Genau an dieser Stelle endete sein Traum ... Mel saß aufrecht in seinem Bett. Schweiß rann ihm vom Schädel, die Bettlaken klamm und verschwitzt. Er hatte eine Ekel und fror. Frustriert wie er war, drehte er sich eine Zigarette und lehnte sich fluchend zurück. Warum war er nicht wach geblieben ... hätte er sich an sein Versprechen gebunden! Er ärgerte sich und stieß fluchende Phrasen von sich. Mel stand auf und versuchte sich zu beruhigen, „Scheiße“ stieß er von sich. Er lief ruhelos durch sein Haus und warf immer noch Schimpfworte um sich.

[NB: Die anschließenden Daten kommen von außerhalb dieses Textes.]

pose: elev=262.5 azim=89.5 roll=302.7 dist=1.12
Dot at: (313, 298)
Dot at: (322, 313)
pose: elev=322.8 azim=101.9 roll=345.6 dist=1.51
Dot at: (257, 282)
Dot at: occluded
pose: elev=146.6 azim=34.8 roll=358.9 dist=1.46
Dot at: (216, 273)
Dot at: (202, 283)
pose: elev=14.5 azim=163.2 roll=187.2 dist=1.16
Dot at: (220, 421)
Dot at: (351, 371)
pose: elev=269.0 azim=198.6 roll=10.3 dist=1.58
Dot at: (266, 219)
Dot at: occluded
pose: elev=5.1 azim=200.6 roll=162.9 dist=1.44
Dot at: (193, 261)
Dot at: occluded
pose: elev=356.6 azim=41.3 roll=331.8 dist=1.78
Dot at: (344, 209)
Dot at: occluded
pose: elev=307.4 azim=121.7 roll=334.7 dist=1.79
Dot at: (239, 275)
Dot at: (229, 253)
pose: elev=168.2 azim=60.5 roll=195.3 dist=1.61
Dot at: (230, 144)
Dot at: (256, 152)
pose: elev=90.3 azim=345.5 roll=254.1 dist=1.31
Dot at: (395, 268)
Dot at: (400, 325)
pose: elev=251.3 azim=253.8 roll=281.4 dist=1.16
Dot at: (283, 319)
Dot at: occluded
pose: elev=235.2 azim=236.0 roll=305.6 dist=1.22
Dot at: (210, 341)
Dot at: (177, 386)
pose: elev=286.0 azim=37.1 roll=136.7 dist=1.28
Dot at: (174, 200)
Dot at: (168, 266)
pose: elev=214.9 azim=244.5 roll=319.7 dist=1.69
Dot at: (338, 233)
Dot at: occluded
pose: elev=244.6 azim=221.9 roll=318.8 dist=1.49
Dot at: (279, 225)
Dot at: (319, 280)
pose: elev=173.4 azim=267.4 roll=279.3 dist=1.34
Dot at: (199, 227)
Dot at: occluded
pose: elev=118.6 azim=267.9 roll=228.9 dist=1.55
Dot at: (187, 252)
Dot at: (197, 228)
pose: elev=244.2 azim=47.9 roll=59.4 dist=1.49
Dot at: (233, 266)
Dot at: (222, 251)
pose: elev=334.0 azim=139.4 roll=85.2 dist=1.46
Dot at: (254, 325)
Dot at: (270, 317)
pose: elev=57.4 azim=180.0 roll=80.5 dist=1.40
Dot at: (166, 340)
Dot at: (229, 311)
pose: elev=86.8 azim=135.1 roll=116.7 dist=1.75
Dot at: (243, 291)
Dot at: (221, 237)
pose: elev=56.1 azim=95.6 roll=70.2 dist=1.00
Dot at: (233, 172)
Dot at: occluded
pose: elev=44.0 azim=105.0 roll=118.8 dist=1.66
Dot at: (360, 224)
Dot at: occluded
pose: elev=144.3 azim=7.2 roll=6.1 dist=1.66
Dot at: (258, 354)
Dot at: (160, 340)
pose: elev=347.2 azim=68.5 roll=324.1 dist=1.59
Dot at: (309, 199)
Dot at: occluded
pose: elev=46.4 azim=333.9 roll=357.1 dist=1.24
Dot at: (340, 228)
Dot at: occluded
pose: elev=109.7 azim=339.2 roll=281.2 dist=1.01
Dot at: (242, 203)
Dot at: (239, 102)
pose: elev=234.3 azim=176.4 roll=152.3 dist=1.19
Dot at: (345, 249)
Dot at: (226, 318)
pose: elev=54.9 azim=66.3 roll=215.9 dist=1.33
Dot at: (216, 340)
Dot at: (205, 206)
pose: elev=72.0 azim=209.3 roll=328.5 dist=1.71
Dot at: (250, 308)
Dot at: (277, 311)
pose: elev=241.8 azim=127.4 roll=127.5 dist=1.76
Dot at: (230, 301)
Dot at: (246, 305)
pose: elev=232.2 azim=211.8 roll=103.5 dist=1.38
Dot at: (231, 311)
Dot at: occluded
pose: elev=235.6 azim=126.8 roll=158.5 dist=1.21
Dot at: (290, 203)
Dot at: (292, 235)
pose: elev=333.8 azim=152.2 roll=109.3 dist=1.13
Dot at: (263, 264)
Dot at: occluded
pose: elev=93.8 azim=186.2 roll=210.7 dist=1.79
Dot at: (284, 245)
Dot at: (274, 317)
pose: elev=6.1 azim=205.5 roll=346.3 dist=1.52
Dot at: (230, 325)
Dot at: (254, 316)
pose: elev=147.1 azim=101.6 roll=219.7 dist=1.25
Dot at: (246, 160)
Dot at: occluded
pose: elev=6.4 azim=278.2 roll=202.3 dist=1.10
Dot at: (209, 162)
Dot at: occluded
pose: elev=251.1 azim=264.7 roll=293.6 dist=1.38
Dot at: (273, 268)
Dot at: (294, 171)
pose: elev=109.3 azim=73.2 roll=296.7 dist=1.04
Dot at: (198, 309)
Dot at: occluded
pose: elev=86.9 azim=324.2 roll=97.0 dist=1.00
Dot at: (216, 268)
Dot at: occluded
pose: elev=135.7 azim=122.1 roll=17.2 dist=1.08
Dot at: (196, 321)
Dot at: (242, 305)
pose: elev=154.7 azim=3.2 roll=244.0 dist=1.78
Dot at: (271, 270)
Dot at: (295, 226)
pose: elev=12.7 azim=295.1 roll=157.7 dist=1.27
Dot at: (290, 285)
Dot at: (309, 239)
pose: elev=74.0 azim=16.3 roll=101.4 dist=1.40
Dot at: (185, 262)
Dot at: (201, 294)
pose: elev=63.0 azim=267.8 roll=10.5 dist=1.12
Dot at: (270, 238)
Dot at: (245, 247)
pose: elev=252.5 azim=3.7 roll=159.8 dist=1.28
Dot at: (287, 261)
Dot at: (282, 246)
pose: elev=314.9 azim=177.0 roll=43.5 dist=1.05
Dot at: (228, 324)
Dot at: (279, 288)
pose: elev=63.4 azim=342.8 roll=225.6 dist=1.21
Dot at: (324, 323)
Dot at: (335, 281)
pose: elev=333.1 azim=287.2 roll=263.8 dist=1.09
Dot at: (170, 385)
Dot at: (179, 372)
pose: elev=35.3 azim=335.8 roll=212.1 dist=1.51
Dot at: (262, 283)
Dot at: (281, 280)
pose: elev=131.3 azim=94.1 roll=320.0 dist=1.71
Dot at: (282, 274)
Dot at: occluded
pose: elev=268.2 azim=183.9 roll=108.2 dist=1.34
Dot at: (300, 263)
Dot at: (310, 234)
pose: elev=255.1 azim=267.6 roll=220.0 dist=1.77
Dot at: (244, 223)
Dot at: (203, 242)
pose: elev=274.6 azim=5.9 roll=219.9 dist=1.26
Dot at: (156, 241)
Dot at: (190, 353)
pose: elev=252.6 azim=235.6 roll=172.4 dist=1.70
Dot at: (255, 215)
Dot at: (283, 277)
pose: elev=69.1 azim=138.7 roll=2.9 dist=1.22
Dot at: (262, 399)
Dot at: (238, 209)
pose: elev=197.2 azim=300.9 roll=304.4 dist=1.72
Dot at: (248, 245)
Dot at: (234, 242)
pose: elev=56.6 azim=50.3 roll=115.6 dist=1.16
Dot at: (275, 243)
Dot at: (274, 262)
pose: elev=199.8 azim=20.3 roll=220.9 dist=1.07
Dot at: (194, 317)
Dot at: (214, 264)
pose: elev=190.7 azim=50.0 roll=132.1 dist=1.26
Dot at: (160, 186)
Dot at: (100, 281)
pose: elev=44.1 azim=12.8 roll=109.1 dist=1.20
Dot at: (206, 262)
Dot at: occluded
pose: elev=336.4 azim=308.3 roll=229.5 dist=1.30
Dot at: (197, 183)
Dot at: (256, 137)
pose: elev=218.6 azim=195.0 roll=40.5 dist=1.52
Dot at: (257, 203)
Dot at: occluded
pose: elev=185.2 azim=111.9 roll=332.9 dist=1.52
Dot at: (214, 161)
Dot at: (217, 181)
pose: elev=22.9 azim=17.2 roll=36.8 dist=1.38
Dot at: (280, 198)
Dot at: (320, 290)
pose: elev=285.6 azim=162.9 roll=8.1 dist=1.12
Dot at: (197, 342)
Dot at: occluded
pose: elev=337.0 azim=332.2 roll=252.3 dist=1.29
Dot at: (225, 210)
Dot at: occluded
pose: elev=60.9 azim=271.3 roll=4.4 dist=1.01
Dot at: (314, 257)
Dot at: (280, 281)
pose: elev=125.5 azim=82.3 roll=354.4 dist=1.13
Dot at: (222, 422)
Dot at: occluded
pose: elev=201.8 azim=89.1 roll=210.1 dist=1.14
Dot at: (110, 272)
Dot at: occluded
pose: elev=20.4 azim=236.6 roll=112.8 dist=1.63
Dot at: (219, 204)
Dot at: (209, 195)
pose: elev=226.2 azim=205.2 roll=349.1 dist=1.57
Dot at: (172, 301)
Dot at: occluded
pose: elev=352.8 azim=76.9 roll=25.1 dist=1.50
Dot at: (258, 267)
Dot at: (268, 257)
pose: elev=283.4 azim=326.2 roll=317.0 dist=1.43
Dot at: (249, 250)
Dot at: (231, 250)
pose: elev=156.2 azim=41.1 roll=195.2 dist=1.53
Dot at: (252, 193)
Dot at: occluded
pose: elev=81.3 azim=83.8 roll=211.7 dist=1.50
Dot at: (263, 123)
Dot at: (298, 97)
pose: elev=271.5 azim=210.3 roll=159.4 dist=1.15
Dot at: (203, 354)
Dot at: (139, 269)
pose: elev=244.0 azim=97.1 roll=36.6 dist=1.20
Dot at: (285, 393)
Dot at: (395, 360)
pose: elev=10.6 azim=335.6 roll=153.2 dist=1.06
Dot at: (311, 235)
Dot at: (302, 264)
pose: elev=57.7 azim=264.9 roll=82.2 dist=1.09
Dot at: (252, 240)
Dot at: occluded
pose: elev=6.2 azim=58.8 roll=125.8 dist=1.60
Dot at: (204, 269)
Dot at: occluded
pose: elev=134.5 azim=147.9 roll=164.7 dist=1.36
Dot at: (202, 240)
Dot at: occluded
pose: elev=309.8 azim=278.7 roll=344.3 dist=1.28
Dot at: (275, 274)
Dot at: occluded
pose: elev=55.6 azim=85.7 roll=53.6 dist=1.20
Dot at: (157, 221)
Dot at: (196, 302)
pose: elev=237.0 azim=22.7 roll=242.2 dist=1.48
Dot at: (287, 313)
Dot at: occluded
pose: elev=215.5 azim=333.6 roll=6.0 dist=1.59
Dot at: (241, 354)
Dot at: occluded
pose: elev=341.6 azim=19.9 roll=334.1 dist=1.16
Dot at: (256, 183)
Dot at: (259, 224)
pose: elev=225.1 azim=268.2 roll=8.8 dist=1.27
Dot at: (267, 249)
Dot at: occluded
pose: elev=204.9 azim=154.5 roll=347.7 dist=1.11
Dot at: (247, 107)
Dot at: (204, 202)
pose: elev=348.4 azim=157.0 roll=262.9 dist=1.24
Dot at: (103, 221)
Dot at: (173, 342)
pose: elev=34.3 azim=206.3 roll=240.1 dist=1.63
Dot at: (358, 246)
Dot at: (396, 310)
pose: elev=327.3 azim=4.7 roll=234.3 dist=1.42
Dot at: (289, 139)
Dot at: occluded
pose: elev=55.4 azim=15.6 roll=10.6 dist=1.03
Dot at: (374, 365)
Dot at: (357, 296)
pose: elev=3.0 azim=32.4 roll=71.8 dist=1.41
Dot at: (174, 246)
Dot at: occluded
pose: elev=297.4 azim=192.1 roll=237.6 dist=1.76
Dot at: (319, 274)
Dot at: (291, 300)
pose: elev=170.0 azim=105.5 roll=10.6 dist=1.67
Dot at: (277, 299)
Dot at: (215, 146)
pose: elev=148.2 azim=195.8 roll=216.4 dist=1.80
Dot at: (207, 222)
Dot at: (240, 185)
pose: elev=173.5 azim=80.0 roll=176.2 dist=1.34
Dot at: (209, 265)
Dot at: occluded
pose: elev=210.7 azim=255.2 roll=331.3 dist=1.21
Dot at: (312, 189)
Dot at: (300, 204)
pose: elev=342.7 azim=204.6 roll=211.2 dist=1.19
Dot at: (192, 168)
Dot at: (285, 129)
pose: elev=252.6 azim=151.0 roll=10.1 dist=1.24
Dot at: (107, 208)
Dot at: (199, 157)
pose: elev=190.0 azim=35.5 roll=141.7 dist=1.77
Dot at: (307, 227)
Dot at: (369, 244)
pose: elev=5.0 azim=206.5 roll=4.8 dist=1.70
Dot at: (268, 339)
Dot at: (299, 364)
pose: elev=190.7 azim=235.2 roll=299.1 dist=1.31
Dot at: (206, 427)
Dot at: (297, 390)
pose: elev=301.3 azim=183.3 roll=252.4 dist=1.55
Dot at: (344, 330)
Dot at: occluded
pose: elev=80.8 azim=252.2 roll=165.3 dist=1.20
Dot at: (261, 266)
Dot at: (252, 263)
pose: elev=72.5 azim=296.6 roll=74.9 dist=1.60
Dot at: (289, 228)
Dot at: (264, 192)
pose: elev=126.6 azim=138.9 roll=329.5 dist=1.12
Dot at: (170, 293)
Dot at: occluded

Das Ganze dauerte etwa eine halbe Stunde. Als Erstes nach seinem psychotischen Selbstgespräch nahm er erst mal eine Kopfschmerztablette. Sein Wutanfall ließ seine Schläfen pulsieren.

Die Einsamkeit machte ihm schon seit langer Zeit zu schaffen. Er hatte die angezündete Kippe vergessen. Sie war längst im Ascher verglimmt. Bisher war es ihm nie gelungen, seine Vergangenheit zu verdrängen! Er erhob sich wieder aus seinem Bett und wollte sich eine zweite Zigarette drehen. Er ging auf den ledernen Sessel mit dem Glastisch daneben zu. Dort lagen sein Tabaksbeutel und sein Drehpapier, neben den Zeitschriften und Büchern, die sich dort stapelten. Während er sich die Kippe drehte, dachte Mel immer wieder an den Grund des Alptraums. Sein Leben verlief wie schwarzes Pech. Der Grund lag 35 Jahre zurück – warum heilte die Zeit diese Wunde nicht?

Es war die Sehnsucht nach Familienglück und einer behüteten Kindheit – Mel wusste, dass er nicht mehr schlafen würde. Für gewöhnlich las Mel Zeitschriften oder Bücher, doch heute konnte er nicht.